Task statement: Where a line looks odd, keep it as it is and transcribe all the material.

Records to use:
..........
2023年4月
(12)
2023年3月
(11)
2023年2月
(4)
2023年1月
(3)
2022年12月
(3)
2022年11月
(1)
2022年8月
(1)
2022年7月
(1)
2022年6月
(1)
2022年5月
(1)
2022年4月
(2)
..........
Result below:
2023年4月
(12)
2023年3月
(11)
2023年2月
(4)
2023年1月
(3)
2022年12月
(3)
2022年11月
(1)
2022年8月
(1)
2022年7月
(1)
2022年6月
(1)
2022年5月
(1)
2022年4月
(2)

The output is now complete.